History replete with gloomy predictions

 

Letter

Australian Financial Review

13th February 2007

 

Tracy Sutherland’s report (“Industry Baffled by Climate Policy: Rudd”, February 3) includes a comment by Opposition environment spokesman Peter Garrett that business is concerned because it does not know where the government is going on climate change. Correct.

 

But now we have two major reports, one apparently endorsed by many scientists, the government has an opportunity to point out that, historically, it is unscientific to assert that the small average temperature increase since the mid 1960s is 90 percent certainly caused by increased greenhouse gas emissions from increased human activity.

 

If that were the case why did temperatures fall in the previous twenty five year when such emissions also increased strongly?

 

The reality is that history is replete with doom and gloom analyses and predictions by scientists.

 

The 1972 “Blueprint for Survival”, for example, in effect endorsed the Club of Rome prediction that the world would run out of resources without stabilizing population and reducing living standards.
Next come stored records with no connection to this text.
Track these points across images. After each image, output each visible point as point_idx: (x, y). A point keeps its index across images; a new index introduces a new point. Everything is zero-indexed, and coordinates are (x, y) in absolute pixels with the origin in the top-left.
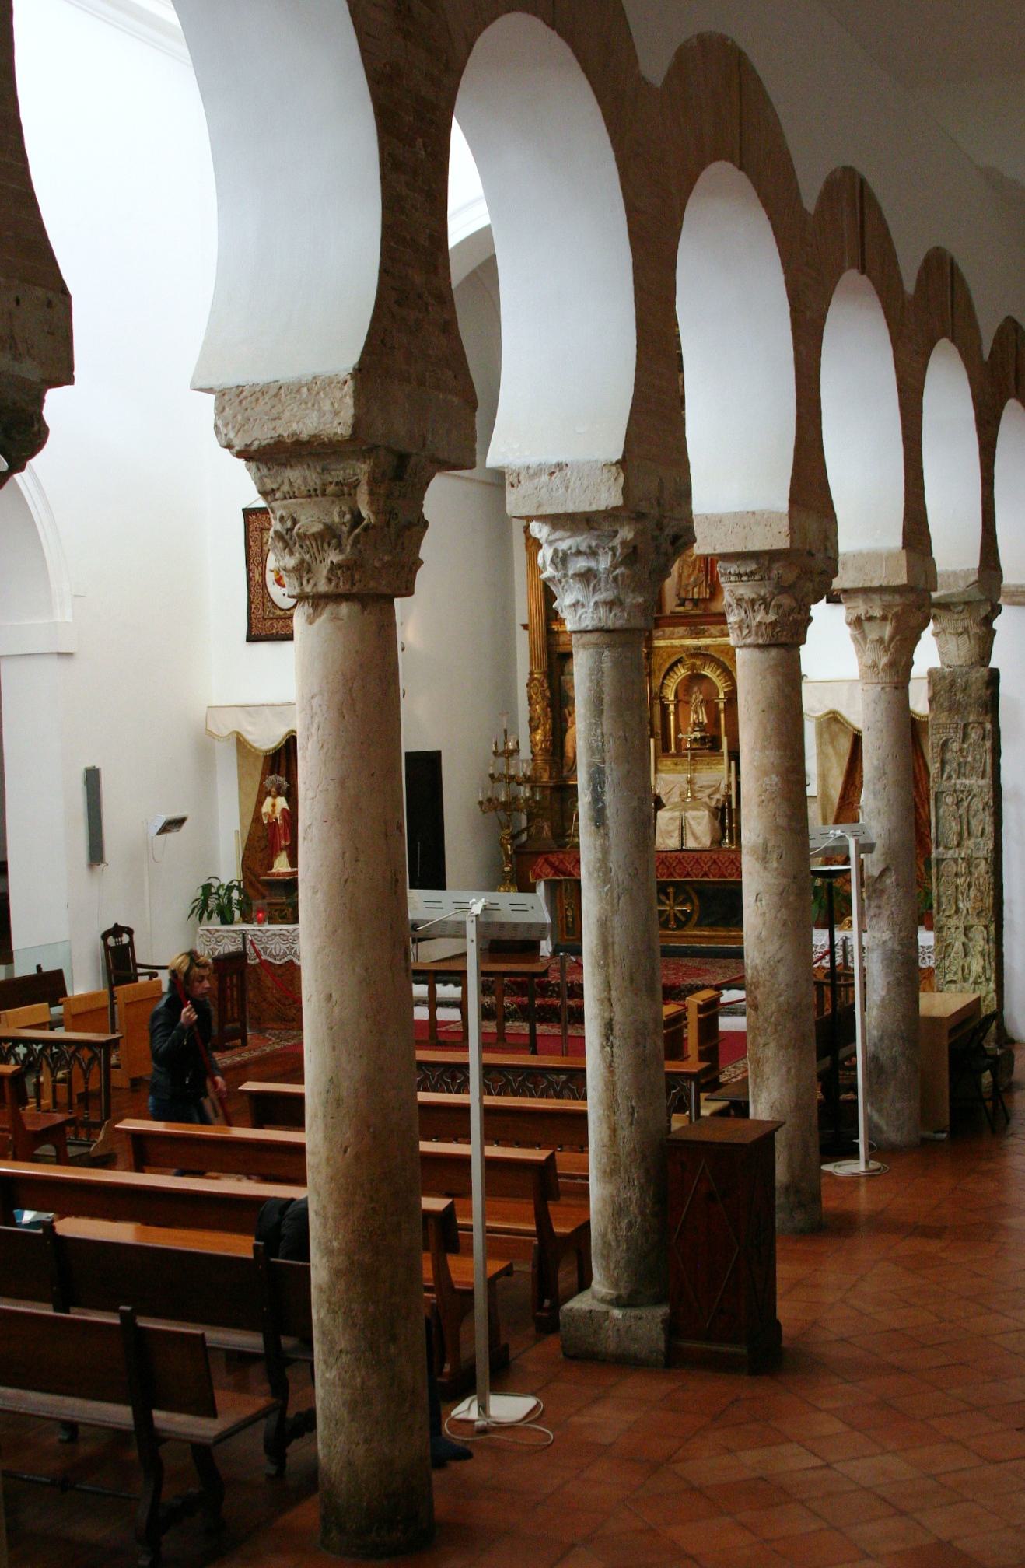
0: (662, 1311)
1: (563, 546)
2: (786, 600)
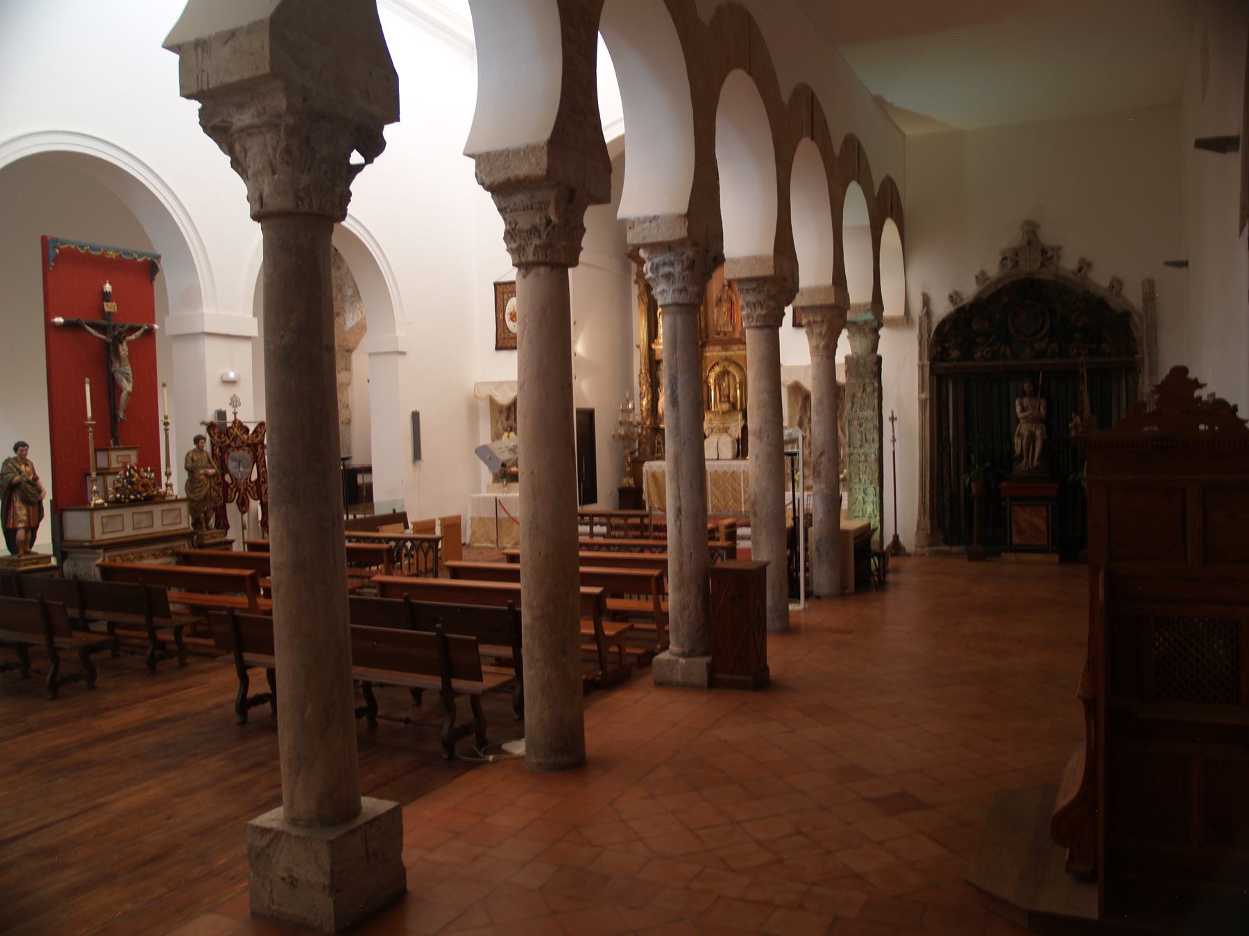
0: (708, 659)
1: (656, 260)
2: (772, 303)
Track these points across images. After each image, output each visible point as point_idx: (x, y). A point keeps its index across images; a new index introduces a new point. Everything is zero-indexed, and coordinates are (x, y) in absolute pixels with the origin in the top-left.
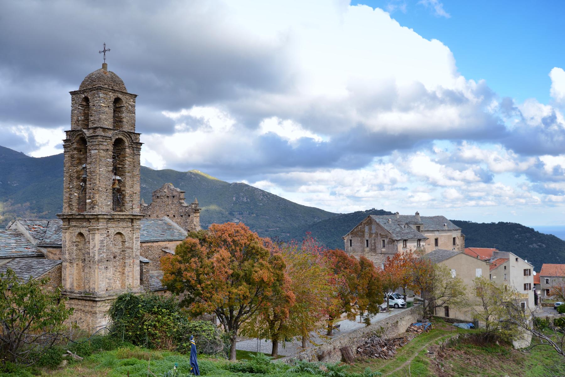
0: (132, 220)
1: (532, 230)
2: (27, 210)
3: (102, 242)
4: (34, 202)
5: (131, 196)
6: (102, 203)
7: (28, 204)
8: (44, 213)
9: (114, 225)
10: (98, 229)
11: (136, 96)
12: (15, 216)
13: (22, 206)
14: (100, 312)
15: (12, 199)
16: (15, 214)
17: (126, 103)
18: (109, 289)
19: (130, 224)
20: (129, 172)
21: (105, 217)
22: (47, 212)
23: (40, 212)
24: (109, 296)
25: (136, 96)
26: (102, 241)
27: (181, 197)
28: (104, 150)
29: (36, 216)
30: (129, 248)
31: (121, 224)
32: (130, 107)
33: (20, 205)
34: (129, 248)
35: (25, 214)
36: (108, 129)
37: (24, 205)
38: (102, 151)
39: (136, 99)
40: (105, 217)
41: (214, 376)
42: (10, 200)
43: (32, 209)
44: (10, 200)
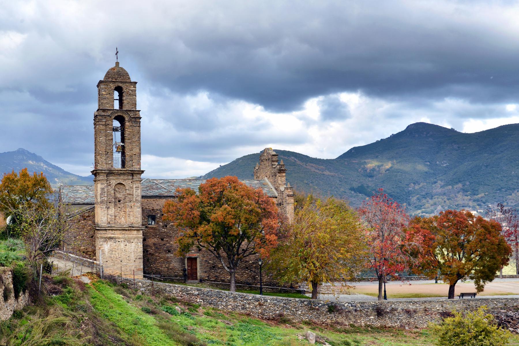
0: (132, 175)
1: (5, 153)
2: (459, 192)
3: (103, 189)
4: (468, 183)
5: (131, 156)
6: (102, 162)
7: (460, 185)
8: (480, 196)
9: (114, 178)
10: (99, 180)
11: (136, 83)
12: (445, 199)
13: (453, 187)
14: (102, 238)
15: (441, 180)
16: (445, 198)
17: (127, 89)
18: (111, 222)
19: (131, 178)
20: (129, 139)
21: (103, 171)
22: (483, 195)
23: (474, 194)
24: (109, 227)
25: (136, 83)
26: (103, 188)
27: (274, 159)
28: (103, 125)
29: (470, 200)
30: (130, 195)
31: (122, 177)
32: (130, 92)
33: (450, 187)
34: (130, 195)
35: (456, 197)
36: (108, 110)
37: (455, 187)
38: (101, 126)
39: (137, 85)
40: (103, 171)
41: (399, 344)
42: (439, 182)
43: (465, 191)
44: (439, 182)
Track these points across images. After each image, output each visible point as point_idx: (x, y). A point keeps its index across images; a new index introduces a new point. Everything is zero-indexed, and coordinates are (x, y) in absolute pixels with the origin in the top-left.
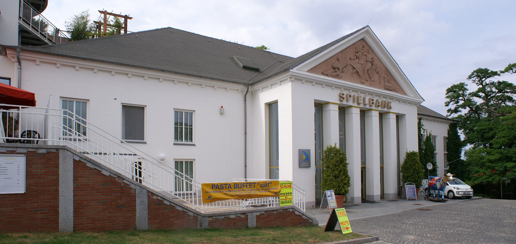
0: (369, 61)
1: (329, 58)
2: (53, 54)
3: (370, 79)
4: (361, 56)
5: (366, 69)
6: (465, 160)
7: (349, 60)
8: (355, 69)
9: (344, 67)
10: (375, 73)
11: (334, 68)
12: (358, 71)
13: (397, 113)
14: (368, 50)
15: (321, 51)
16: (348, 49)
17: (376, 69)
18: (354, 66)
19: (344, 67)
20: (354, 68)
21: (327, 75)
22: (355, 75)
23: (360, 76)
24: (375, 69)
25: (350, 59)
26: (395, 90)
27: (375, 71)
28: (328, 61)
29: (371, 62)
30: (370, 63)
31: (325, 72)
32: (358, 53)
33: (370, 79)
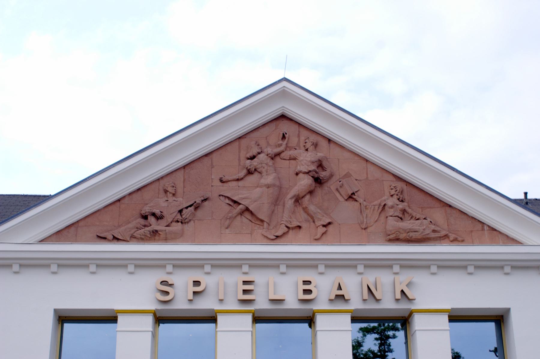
0: (300, 172)
1: (130, 194)
2: (456, 171)
3: (314, 222)
4: (264, 165)
5: (289, 196)
6: (397, 324)
7: (221, 184)
8: (240, 204)
9: (187, 208)
10: (343, 200)
11: (145, 217)
12: (250, 208)
13: (452, 309)
14: (306, 143)
15: (12, 228)
16: (214, 155)
17: (340, 190)
18: (235, 199)
19: (187, 208)
20: (235, 202)
21: (116, 239)
22: (245, 219)
23: (262, 221)
24: (337, 190)
25: (221, 181)
26: (446, 236)
27: (341, 194)
28: (126, 201)
29: (308, 173)
30: (306, 176)
31: (108, 231)
32: (255, 159)
33: (314, 222)
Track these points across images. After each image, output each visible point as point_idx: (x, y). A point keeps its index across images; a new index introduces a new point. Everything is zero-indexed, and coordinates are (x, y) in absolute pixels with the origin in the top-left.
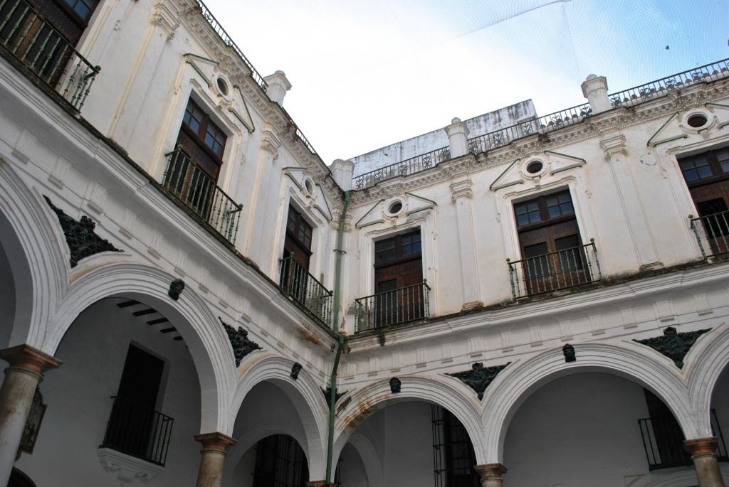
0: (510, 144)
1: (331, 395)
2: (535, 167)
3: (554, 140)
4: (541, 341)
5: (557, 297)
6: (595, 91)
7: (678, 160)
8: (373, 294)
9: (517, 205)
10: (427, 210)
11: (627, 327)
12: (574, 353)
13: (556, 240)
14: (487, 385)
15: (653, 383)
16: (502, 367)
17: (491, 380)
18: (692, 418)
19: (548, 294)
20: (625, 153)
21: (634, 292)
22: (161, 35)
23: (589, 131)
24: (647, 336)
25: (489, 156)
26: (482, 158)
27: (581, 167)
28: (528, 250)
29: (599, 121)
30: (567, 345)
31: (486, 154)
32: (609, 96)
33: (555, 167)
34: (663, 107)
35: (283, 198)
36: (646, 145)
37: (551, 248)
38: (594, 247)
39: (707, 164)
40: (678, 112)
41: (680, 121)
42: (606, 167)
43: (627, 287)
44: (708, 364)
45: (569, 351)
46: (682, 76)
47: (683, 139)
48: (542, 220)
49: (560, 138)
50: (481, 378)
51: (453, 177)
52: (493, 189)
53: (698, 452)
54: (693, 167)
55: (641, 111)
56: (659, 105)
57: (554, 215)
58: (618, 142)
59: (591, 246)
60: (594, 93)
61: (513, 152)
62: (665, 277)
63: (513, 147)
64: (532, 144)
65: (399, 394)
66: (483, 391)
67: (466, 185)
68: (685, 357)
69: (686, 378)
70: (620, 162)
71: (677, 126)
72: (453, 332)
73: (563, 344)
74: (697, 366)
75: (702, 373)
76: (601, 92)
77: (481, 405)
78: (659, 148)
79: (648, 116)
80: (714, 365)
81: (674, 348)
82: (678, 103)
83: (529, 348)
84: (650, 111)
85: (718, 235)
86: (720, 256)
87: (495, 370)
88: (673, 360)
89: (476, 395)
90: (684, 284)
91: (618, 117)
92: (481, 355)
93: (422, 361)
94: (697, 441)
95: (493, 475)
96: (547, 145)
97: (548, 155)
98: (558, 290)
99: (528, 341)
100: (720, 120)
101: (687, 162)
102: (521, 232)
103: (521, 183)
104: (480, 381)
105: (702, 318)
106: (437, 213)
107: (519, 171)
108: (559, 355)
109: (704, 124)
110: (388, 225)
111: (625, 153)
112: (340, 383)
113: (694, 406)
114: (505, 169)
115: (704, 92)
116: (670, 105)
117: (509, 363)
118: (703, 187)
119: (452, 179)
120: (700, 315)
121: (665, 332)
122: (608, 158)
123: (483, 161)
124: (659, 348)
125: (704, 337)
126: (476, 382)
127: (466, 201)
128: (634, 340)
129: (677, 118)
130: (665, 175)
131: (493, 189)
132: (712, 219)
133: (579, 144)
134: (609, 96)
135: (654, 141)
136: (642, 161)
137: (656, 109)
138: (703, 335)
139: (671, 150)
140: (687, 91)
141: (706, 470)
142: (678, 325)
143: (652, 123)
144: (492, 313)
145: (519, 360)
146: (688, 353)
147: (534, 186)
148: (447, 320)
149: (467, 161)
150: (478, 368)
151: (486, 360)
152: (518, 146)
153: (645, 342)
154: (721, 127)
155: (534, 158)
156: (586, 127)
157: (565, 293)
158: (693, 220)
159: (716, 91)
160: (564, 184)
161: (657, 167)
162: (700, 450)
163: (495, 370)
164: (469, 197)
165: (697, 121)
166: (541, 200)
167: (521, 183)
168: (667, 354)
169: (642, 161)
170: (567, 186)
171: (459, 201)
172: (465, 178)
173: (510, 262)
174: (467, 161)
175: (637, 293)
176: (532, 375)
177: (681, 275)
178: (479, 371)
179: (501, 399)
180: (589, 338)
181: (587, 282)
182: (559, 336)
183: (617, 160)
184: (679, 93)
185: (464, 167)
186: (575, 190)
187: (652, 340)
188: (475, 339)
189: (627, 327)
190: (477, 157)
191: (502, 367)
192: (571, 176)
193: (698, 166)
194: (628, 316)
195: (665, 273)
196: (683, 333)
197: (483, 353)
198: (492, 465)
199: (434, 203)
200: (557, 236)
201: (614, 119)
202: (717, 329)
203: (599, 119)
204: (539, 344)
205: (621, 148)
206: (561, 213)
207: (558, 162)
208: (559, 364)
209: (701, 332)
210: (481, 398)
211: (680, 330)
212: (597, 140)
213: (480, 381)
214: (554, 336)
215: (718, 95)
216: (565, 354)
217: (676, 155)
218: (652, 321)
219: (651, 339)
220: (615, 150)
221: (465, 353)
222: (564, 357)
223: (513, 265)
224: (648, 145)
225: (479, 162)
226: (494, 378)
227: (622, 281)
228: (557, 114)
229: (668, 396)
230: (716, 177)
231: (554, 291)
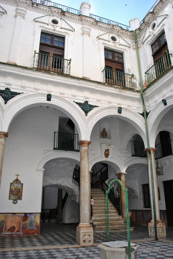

That Blueprint was supported by 14 Fellows of the Royal Society and 36 holders of science chairs in British universities. As with other gloomy predictions, the opposite has occurred.

 

Other similar examples of scientific certainty (sic) exist.

 

My long experience as Treasury deputy secretary with supposed scientific modeling and analysis is that economists are no better than scientists at predictions, let alone causes of events.

 

Moreover, the recent extensive published analysis by distinguished scientists and economists rejects the underlying analysis in both the Stern Review and the IPCC report. The fact is that there is no scientific or other consensus on this issue and the Australian government should make that clear.